Run_01_05.R - run all scripts within this folder
01_Harmonisation.R - prepare all harmonisation tables and harmonise the raw counts.

Harmonisation - Description of individual scripts

01_Harmonisation.R

First, the Workflow will check the harmonisation regions present in the data, defined by the shapefile (see Data input and Section III), and confirm that there is one harmonisation table per region (a stop-check point, Fig. 2). If any table is missing (or the Workflow is run for the first time), the Workflow will automatically create a harmonisation table per harmonisation region, with all the raw taxa names from all the records from within that region. Note that we refer here to "taxon names" for simplicity but the identification is often done at the level of family or genus, and are best referred to as morphotypes.

Each harmonisation table is created so that each taxon can have two columns:

i. taxon_name which is the original name of the taxon (morphotype) formatted into a more computer-friendly format (snake_case)

ii. level 1, which should be used to merge various taxa (morphotypes) into harmonised taxonomic units, specific for the project.

Note that in order to link the names to the original display in Neotoma, user can use the taxa_reference_table (see name cleaning process).

The user can also define which taxa should be completely removed during the harmonisation process (marked as delete), in case of a taxonomic mistake or a palaeoecological proxy not of interest, e.g. spores).
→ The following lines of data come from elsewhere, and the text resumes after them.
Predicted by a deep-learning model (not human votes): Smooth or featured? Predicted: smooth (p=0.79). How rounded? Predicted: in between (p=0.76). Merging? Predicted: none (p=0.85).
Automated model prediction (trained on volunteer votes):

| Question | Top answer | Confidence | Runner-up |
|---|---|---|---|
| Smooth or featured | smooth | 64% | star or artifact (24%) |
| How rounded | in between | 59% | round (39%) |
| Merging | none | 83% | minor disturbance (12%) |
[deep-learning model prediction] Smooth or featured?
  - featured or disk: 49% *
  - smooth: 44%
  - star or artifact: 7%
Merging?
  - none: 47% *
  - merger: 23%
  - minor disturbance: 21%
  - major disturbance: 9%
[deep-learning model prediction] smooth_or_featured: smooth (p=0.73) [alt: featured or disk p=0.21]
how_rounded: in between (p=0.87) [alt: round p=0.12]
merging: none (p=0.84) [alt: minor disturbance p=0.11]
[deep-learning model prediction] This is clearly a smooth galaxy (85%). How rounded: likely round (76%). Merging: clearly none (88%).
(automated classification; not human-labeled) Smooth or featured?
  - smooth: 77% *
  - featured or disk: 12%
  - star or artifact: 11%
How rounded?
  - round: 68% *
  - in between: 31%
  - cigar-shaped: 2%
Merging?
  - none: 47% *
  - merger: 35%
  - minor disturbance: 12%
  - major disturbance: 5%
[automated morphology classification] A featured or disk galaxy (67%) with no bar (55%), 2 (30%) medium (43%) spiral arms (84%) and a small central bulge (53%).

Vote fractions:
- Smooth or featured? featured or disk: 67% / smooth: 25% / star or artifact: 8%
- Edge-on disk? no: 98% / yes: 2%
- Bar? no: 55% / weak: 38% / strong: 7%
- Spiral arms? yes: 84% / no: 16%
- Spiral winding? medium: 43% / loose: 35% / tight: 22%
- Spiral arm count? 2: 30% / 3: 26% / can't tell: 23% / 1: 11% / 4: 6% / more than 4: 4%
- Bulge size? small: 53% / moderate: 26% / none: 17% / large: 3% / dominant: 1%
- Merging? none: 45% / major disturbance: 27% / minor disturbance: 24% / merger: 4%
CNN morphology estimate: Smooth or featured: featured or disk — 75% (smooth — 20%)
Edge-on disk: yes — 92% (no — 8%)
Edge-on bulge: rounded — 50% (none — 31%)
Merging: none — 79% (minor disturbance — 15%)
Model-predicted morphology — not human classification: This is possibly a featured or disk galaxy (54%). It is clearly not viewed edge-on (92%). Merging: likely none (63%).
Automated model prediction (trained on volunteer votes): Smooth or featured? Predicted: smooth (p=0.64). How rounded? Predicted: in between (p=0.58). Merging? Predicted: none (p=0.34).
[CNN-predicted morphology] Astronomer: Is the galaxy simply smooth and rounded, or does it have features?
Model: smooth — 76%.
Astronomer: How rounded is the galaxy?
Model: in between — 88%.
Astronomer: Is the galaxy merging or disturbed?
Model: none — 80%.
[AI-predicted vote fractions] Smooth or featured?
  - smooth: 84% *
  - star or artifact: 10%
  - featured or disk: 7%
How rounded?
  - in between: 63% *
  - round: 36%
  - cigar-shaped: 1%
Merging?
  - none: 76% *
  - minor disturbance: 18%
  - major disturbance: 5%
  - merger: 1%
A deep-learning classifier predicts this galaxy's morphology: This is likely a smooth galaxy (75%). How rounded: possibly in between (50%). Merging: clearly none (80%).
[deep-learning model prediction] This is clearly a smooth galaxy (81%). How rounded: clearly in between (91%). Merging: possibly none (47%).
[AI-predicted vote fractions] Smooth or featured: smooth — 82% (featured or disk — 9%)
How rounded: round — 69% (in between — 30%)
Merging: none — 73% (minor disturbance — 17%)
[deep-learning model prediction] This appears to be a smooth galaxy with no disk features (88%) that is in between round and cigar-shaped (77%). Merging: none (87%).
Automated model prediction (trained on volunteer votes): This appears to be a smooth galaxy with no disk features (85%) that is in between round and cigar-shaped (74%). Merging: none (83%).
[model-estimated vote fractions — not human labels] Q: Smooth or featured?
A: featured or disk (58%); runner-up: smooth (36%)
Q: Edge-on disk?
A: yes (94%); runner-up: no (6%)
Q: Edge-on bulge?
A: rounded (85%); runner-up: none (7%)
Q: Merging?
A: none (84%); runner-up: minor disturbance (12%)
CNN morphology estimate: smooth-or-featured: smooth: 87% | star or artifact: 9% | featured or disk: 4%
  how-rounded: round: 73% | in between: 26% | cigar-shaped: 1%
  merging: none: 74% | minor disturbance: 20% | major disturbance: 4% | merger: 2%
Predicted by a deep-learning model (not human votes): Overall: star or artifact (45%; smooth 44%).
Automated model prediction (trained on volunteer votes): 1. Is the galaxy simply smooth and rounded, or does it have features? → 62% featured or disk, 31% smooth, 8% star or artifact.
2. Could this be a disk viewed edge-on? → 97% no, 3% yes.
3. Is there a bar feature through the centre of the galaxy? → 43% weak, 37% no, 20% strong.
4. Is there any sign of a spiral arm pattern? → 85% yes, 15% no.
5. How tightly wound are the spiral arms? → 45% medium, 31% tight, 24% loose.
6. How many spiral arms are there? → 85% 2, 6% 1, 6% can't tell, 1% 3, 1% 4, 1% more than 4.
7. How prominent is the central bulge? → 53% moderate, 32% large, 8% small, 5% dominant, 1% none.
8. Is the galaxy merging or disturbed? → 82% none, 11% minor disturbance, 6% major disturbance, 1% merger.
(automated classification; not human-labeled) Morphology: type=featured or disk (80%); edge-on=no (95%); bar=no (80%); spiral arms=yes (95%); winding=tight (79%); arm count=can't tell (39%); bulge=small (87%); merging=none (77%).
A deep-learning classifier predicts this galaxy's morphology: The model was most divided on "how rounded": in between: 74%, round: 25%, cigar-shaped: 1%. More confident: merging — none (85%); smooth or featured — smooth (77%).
The user can add additional columns (e.g. level_2) and then specify which levels should be included by altering the argument harm_name when using the RFossilpol::harmonise_all_regions() function.

With these tables, each dataset is harmonised so that all taxa that belong to the same harmonised taxa (morphotypes) are summed together in each level - this process is applicable for both count and percentage data. This process includes automatic detection of successful pollen harmonisation by checking the total number of pollen grains before and after harmonisation (it can be turned off by changing the argument pollen_grain_test to FALSE when using the RFossilpol::harmonise_all_regions() function).

VI. Data filtering: `06_Main_filtering`

To obtain a comprehensive dataset compilation of multiple fossil pollen records, to increase its overall quality, and to answer research questions reliably, we recommend the user to further trim down the data selection by filtering out individual levels and/or whole records. All of these filtering criteria can be adjusted by the user in the Config file:

filter_by_pollen_sum (Fig. 2 - config criteria 20) - if TRUE, the Workflow will use the quantity of counted pollen grains at each level as a factor in determining the quality of the level.
filter_by_age_limit (Fig. 2 - config criteria 24) - if TRUE, the Workflow will filter out records that do not span the user-defined time period (defined by young_age and old_age in Regional_age_limits table; see Section III).
filter_by_extrapolation (Fig. 2 - config criteria 25) - if TRUE, the Workflow will filter out levels based on the number of years between their age and the last chronology control point used for age-depth modelling (chron_control_limits).
filter_by_interest_region (Fig. 2 - config criteria 27) - if TRUE, the Workflow will filter out levels that are older than end_of_interest_period (defined in Regional_age_limits table; see Section III) to subsequently reduce processing time during follow-up analyses.
filter_by_number_of_levels (Fig. 2 - config criteria 28) - if TRUE, the Workflow will filter out records based on the number of levels.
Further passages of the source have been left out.